[Page images and extracted text]

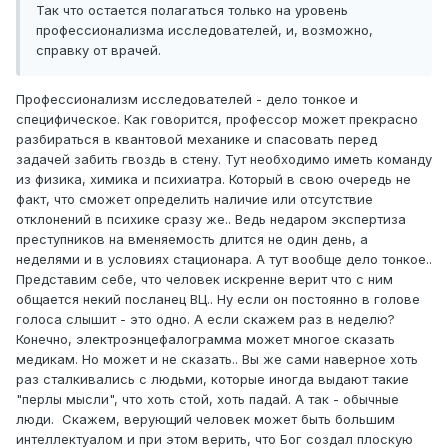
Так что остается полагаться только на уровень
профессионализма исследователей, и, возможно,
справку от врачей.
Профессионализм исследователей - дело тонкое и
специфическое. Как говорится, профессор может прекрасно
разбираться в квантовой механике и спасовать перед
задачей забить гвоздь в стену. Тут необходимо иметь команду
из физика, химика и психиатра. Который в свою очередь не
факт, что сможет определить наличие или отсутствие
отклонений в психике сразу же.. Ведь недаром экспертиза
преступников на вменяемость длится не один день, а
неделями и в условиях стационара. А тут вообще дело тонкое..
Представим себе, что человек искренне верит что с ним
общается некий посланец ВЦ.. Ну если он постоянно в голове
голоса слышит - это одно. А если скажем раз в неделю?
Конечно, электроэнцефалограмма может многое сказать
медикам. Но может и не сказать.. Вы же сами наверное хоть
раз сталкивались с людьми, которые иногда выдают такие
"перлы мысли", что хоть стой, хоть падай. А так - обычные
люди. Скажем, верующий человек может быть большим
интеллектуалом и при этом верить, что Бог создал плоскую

--

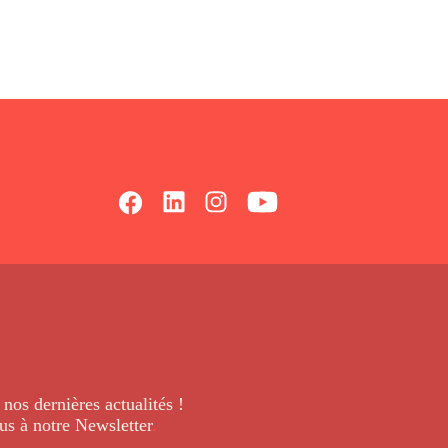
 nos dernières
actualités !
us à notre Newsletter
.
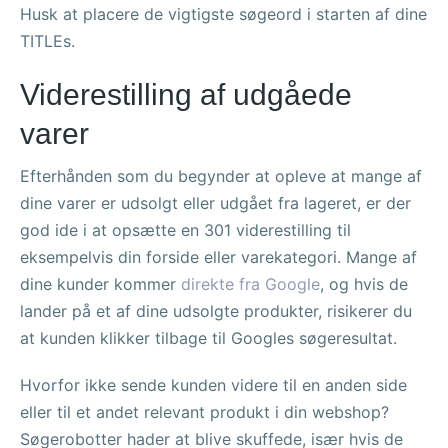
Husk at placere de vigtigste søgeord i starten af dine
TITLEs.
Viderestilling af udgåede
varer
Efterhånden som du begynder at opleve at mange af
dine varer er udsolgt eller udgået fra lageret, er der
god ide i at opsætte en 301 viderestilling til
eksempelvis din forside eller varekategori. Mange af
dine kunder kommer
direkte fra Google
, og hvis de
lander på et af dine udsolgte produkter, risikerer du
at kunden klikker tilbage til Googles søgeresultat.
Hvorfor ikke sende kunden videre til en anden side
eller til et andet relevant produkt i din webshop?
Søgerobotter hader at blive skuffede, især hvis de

TO-DO ITEM: Output, from the data above, the lines from the line with "общается некий посланец" to the line with "интеллектуалом и при" exactly as they stand, both ends included and nothing else.

ANSWER SPACE:
общается некий посланец ВЦ.. Ну если он постоянно в голове
голоса слышит - это одно. А если скажем раз в неделю?
Конечно, электроэнцефалограмма может многое сказать
медикам. Но может и не сказать.. Вы же сами наверное хоть
раз сталкивались с людьми, которые иногда выдают такие
"перлы мысли", что хоть стой, хоть падай. А так - обычные
люди. Скажем, верующий человек может быть большим
интеллектуалом и при этом верить, что Бог создал плоскую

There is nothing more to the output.